[Items listed in a dataset]
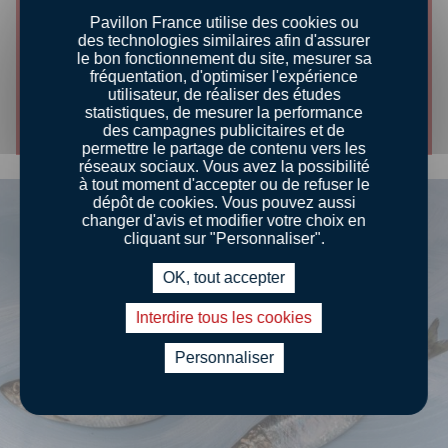
CONSEILS DÉGUSTATION
Pavillon France utilise des cookies ou
des technologies similaires afin d'assurer
CUISSON À LA POÊLE
le bon fonctionnement du site, mesurer sa
fréquentation, d'optimiser l'expérience
utilisateur, de réaliser des études
Découvrir le conseil
statistiques, de mesurer la performance
des campagnes publicitaires et de
permettre le partage de contenu vers les
réseaux sociaux. Vous avez la possibilité
à tout moment d'accepter ou de refuser le
dépôt de cookies. Vous pouvez aussi
changer d'avis et modifier votre choix en
cliquant sur "Personnaliser".
OK, tout accepter
Interdire tous les cookies
Personnaliser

● **Task details**:
Although the records above contain pictures, the copy should hold only the lines from their start through the line containing "dépôt de cookies. Vous pouvez aussi", each exactly as written, and none of the pictures.

● **Solution to this exercise**:
CONSEILS DÉGUSTATION
Pavillon France utilise des cookies ou
des technologies similaires afin d'assurer
CUISSON À LA POÊLE
le bon fonctionnement du site, mesurer sa
fréquentation, d'optimiser l'expérience
utilisateur, de réaliser des études
Découvrir le conseil
statistiques, de mesurer la performance
des campagnes publicitaires et de
permettre le partage de contenu vers les
réseaux sociaux. Vous avez la possibilité
à tout moment d'accepter ou de refuser le
dépôt de cookies. Vous pouvez aussi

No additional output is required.